Consideration of public perception is important for assessing the effectiveness of notification programs and managing the risks and behaviour of the public with regard to recreational water usage. Public perception research is critical in this regard as a means of assessing science and policy initiatives (Gelcich et al., 2014, Jefferson et al., 2015, Treise and Weigold, 2002). The purpose of this research is to gain an understanding of user perceptions and information disclosure of water quality events around Australian coastal regions. Water quality changes may be caused by different events such as sewage release and stormwater run-off into an estuary or the coastal ocean. This may cause declines in water quality and potential health issues through contact with the affected water. Sewage runoff may occur in dry weather because of problems with, for example, mechanical failure at wastewater treatment plants.

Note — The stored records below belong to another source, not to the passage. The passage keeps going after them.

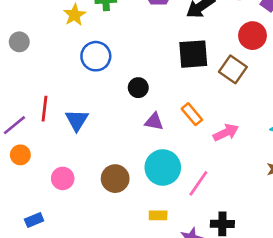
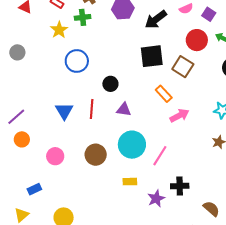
red line: (44, 109) -> (92, 109), moved
orange rectangle: (192, 114) -> (164, 94), moved

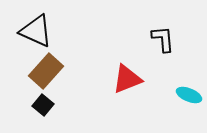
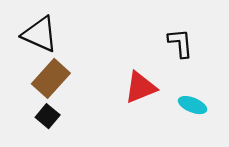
cyan ellipse: (189, 95) -> (193, 105), moved

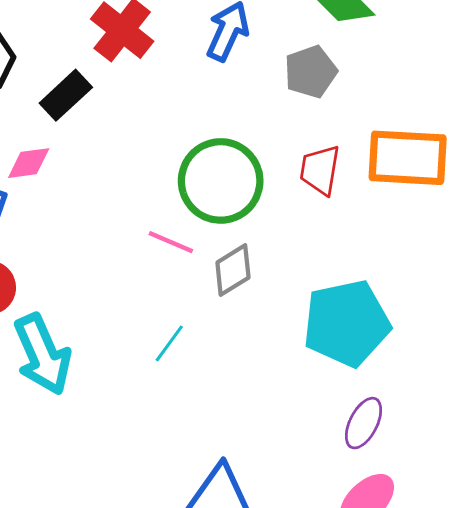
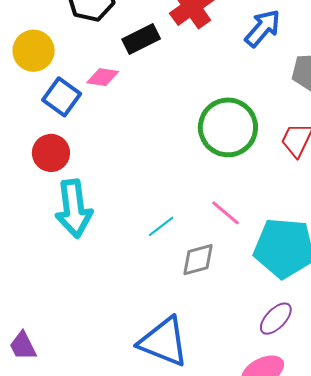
pink line: (171, 242) -> (226, 213), moved
gray diamond: (233, 270) -> (198, 260), moved

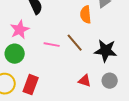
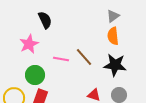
orange semicircle: (86, 15) -> (113, 36), moved
green circle: (15, 54) -> (35, 75), moved

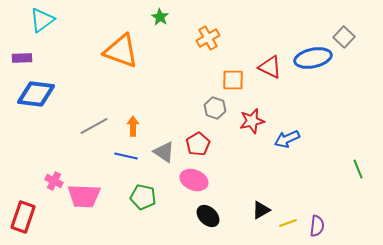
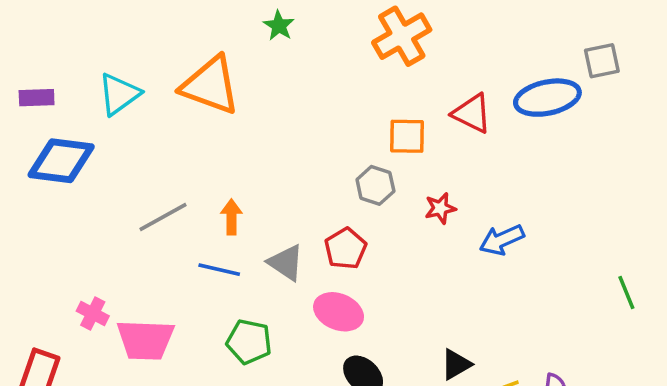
cyan triangle: (42, 20) -> (119, 94), moved
gray square: (344, 37) -> (602, 61), turned 35
orange cross: (208, 38) -> (402, 36), moved, size x1.4
red star: (252, 121) -> (440, 208), size x0.7

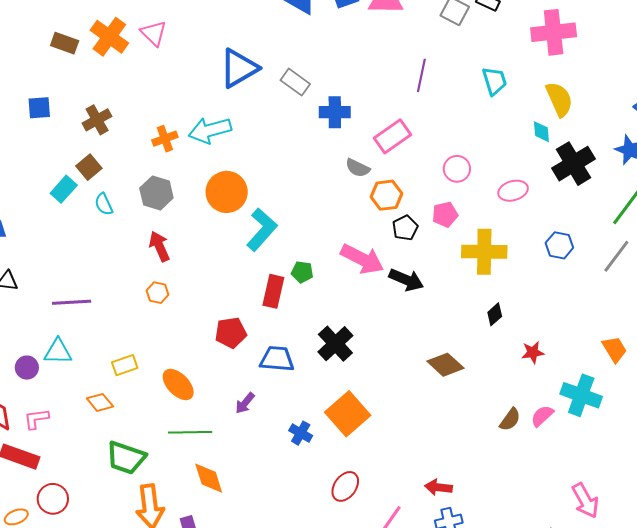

Wet weather may also cause the capacity of the wastewater treatment plants to be exceeded because of large volumes of stormwater in the sewer system. Sewage run-off has some characteristics, which may be detected by odour, sight, water discoloration, turbidity, and oily films.

This research aims to gather information about community perception of where water quality events occur, whether they are linked to weather events, and the effectiveness of communication efforts to notify the community of the occurrence of these events. This research is important as it assesses an understanding of perceptions, behaviours and expectations of the community using water bodies that may be affected by water quality events. Research has found that improved knowledge and communication of water quality in coastal areas can improve individual’s management of health risk associated with bypass events.